MECCA: As a matter of fact, I was with them when they were building it. I was sort of there from the beginning. We had started and we had small ramps. Some ramps were already built. If you go there now—the park area we had—there’s about two or three cars there. And it was like a good space because it was like shelter. It was a place for kids to be without getting in trouble because we didn’t have to go trash city steps and rails; we didn’t have to worry about the cops coming and kicking us out.
We had a couple of incidents where the police, they came over, but you know they didn’t have a problem with us, being that we were out of the way. We weren’t back and forth; it was one set area where everybody could come and meet. And it was good for the sport.
We had a party, and a lot of people came. We had a band there. We didn’t really stay out late; they made sure that we closed at 10:30. They turned the ramp over, made sure, you know, that nobody was skating so that we wouldn’t cause trouble. To me, I think it was a good idea. It was good for the kids because you know it kept them out of trouble—a place to go … so that they had friends, and when the kids had nobody else [at home] they came over and had family support. It gave me this warm, cozy feeling.
RICHIE: That’s all right. The next one we do will be in Eagle Park. Opens at ten, closes at eight. No ifs, ands, or buts about it, because we’re going to enforce the law.
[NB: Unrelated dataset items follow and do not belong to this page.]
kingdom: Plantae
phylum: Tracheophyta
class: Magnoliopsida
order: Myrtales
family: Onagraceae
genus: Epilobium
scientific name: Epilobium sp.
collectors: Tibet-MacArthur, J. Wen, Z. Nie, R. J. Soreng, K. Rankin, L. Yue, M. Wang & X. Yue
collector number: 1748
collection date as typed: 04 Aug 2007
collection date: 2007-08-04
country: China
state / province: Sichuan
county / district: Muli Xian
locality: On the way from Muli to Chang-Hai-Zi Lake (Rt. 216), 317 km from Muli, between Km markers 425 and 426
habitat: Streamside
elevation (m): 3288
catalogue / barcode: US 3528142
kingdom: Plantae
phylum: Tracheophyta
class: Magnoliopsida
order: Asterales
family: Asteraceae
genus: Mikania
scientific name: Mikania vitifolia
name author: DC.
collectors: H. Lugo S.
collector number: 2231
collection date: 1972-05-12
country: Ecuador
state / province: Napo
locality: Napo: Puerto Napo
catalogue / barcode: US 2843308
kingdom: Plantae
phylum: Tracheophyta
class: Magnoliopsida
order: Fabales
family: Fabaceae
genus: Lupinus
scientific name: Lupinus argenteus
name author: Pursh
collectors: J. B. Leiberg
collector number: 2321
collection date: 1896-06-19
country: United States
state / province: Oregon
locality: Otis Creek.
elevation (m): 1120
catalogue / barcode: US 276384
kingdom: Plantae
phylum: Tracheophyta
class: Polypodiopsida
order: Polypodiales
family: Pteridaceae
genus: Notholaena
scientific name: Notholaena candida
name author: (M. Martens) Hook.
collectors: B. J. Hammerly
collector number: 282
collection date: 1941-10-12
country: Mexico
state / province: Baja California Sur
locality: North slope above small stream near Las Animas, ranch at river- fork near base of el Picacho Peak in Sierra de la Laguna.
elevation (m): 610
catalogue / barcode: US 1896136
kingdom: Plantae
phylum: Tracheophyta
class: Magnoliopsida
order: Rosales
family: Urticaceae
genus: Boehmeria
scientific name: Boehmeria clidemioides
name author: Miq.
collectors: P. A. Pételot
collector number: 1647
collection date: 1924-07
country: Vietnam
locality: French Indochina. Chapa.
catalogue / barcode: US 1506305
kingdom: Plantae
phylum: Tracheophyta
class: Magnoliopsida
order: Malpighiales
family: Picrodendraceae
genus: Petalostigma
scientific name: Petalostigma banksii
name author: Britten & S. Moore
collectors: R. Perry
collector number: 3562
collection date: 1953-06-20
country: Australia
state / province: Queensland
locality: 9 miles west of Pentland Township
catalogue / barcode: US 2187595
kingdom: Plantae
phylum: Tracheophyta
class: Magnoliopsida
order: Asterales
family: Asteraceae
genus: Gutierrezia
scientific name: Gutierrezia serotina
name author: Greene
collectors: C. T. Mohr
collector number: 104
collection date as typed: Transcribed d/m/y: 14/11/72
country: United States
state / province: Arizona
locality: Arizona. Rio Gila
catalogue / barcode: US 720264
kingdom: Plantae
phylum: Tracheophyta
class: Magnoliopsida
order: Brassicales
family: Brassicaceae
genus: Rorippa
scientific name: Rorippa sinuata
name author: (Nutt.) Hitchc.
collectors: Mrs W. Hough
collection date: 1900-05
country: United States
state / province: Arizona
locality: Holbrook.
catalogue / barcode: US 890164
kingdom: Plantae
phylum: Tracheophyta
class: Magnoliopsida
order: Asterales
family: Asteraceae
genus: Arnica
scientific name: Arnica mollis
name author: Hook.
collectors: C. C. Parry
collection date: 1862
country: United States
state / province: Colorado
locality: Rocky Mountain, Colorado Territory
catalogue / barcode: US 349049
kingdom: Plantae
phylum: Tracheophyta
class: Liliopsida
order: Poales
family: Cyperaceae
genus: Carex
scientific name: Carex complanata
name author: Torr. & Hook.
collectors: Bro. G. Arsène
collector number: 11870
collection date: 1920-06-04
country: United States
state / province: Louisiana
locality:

We’re talkin’ about helmets, wrist guards, elbow pads, knee pads; we’re talkin’ about the works for it to be a safety place … either that or just don’t skate here.
In a way I was kind of glad they left it there that long—I was surprised. But I was mad the way they did it. They should of notified us first … so we would have had time to put it someplace else.
We had two professionally built ramps, and both of them were trashed. It cost a lot of money. I myself put out over $300 to build that park.